Loren n’avait pas encore fait la connaissance des parents Leonidas et il redoutait cette rencontre. Mirissa avait proposé de l’accompagner mais il préférait y aller seul.

Les Lassans vénéraient les personnes âgées et faisaient tout leur possible pour leur assurer le confort et le bonheur. Lal et Nikri Leonidas vivaient dans une des petites colonies de retraite, sur la côte méridionale de l’île. Ils occupaient un chalet de six pièces, avec tout l’équipement ménager concevable et même le seul robot de maison à tout faire que Loren ait jamais vu dans l’île du Sud. D’après la chronologie de la Terre, il estima qu’ils devaient avoir tous deux près de soixante-dix ans.

Après les premiers mots d’accueil, ils s’assirent tous trois sur la terrasse et contemplèrent la mer, tandis que le robot s’affairait pour offrir des boissons et des assiettes de fruits assortis. Loren se força à manger quelques bouchées puis il s’arma de courage et s’attaqua à la tâche la plus difficile de sa vie.

— Kumar …

Le nom se bloqua dans sa gorge et il dut s’interrompre avant de reprendre :

— Kumar est encore à bord du vaisseau. Je lui dois la vie ; il a risqué la sienne pour me sauver. Vous comprenez donc ce que j’éprouve aujourd’hui. Je ferais n’importe quoi …

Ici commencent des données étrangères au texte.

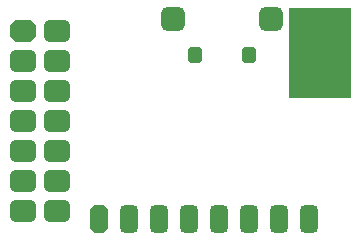
<source format=gbr>
%TF.GenerationSoftware,Altium Limited,Altium Designer,21.1.0 (24)*%
G04 Layer_Color=16711935*
%FSLAX45Y45*%
%MOMM*%
%TF.SameCoordinates,A42B3F18-A760-40AD-9EC3-E9591E309F50*%
%TF.FilePolarity,Negative*%
%TF.FileFunction,Soldermask,Bot*%
%TF.Part,Single*%
G01*
G75*
%TA.AperFunction,SMDPad,CuDef*%
G04:AMPARAMS|DCode=66|XSize=1.55mm|YSize=2.35mm|CornerRadius=0.425mm|HoleSize=0mm|Usage=FLASHONLY|Rotation=0.000|XOffset=0mm|YOffset=0mm|HoleType=Round|Shape=RoundedRectangle|*
%AMROUNDEDRECTD66*
21,1,1.55000,1.50000,0,0,0.0*
21,1,0.70000,2.35000,0,0,0.0*
1,1,0.85000,0.35000,-0.75000*
1,1,0.85000,-0.35000,-0.75000*
1,1,0.85000,-0.35000,0.75000*
1,1,0.85000,0.35000,0.75000*
%
%ADD66ROUNDEDRECTD66*%
G04:AMPARAMS|DCode=67|XSize=1.55mm|YSize=2.35mm|CornerRadius=0mm|HoleSize=0mm|Usage=FLASHONLY|Rotation=0.000|XOffset=0mm|YOffset=0mm|HoleType=Round|Shape=Octagon|*
%AMOCTAGOND67*
4,1,8,-0.38750,1.17500,0.38750,1.17500,0.77500,0.78750,0.77500,-0.78750,0.38750,-1.17500,-0.38750,-1.17500,-0.77500,-0.78750,-0.77500,0.78750,-0.38750,1.17500,0.0*
%
%ADD67OCTAGOND67*%

%TA.AperFunction,ComponentPad*%
G04:AMPARAMS|DCode=68|XSize=1.85mm|YSize=2.25mm|CornerRadius=0mm|HoleSize=0mm|Usage=FLASHONLY|Rotation=270.000|XOffset=0mm|YOffset=0mm|HoleType=Round|Shape=Octagon|*
%AMOCTAGOND68*
4,1,8,1.12500,0.46250,1.12500,-0.46250,0.66250,-0.92500,-0.66250,-0.92500,-1.12500,-0.46250,-1.12500,0.46250,-0.66250,0.92500,0.66250,0.92500,1.12500,0.46250,0.0*
%
%ADD68OCTAGOND68*%

G04:AMPARAMS|DCode=69|XSize=1.85mm|YSize=2.25mm|CornerRadius=0.5mm|HoleSize=0mm|Usage=FLASHONLY|Rotation=270.000|XOffset=0mm|YOffset=0mm|HoleType=Round|Shape=RoundedRectangle|*
%AMROUNDEDRECTD69*
21,1,1.85000,1.25001,0,0,270.0*
21,1,0.85000,2.25000,0,0,270.0*
1,1,1.00000,-0.62500,-0.42500*
1,1,1.00000,-0.62500,0.42500*
1,1,1.00000,0.62500,0.42500*
1,1,1.00000,0.62500,-0.42500*
%
%ADD69ROUNDEDRECTD69*%
G04:AMPARAMS|DCode=70|XSize=1.25mm|YSize=1.35mm|CornerRadius=0.35mm|HoleSize=0mm|Usage=FLASHONLY|Rotation=180.000|XOffset=0mm|YOffset=0mm|HoleType=Round|Shape=RoundedRectangle|*
%AMROUNDEDRECTD70*
21,1,1.25000,0.65000,0,0,180.0*
21,1,0.55000,1.35000,0,0,180.0*
1,1,0.70000,-0.27500,0.32500*
1,1,0.70000,0.27500,0.32500*
1,1,0.70000,0.27500,-0.32500*
1,1,0.70000,-0.27500,-0.32500*
%
%ADD70ROUNDEDRECTD70*%
G04:AMPARAMS|DCode=71|XSize=2.05mm|YSize=2.05mm|CornerRadius=0.55mm|HoleSize=0mm|Usage=FLASHONLY|Rotation=180.000|XOffset=0mm|YOffset=0mm|HoleType=Round|Shape=RoundedRectangle|*
%AMROUNDEDRECTD71*
21,1,2.05000,0.95000,0,0,180.0*
21,1,0.95000,2.05000,0,0,180.0*
1,1,1.10000,-0.47500,0.47500*
1,1,1.10000,0.47500,0.47500*
1,1,1.10000,0.47500,-0.47500*
1,1,1.10000,-0.47500,-0.47500*
%
%ADD71ROUNDEDRECTD71*%
G36*
X2956752Y1955814D02*
X2956752Y1195285D01*
X2429999Y1195286D01*
X2430000Y1955814D01*
X2956752Y1955814D01*
D02*
G37*
D66*
X1588000Y170000D02*
D03*
X2604000D02*
D03*
X1842000D02*
D03*
X2096000D02*
D03*
X1080000D02*
D03*
X2350000D02*
D03*
X1334000D02*
D03*
D67*
X826000D02*
D03*
D68*
X180000Y1760000D02*
D03*
D69*
Y1506000D02*
D03*
Y1252000D02*
D03*
Y998000D02*
D03*
Y744000D02*
D03*
Y490000D02*
D03*
Y236000D02*
D03*
X474000Y1760000D02*
D03*
Y1506000D02*
D03*
Y1252000D02*
D03*
Y998000D02*
D03*
Y744000D02*
D03*
Y490000D02*
D03*
Y236000D02*
D03*
D70*
X1637500Y1560000D02*
D03*
X2097500D02*
D03*
D71*
X1450000Y1860000D02*
D03*
X2285000D02*
D03*
%TF.MD5,57b7d365aacf067ed32faa1340573ef3*%
M02*

</source>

Une fois de plus, il dut se ressaisir. Enfin, en s’efforçant d’être aussi sec et scientifique que possible — comme le commandant-médecin Newton lors de ses explications —, il reprit :

— Son corps n’est presque pas endommagé parce que la décompression a été lente et la congélation s’est produite immédiatement. Mais, naturellement, il est cliniquement mort, tout comme je l’ai été moi-même il y a quelques semaines … Cependant, les deux cas sont différents. Mon … mon corps a été récupéré avant que se produisent de graves dégâts au cerveau, ce qui fait que la réanimation a été relativement facile.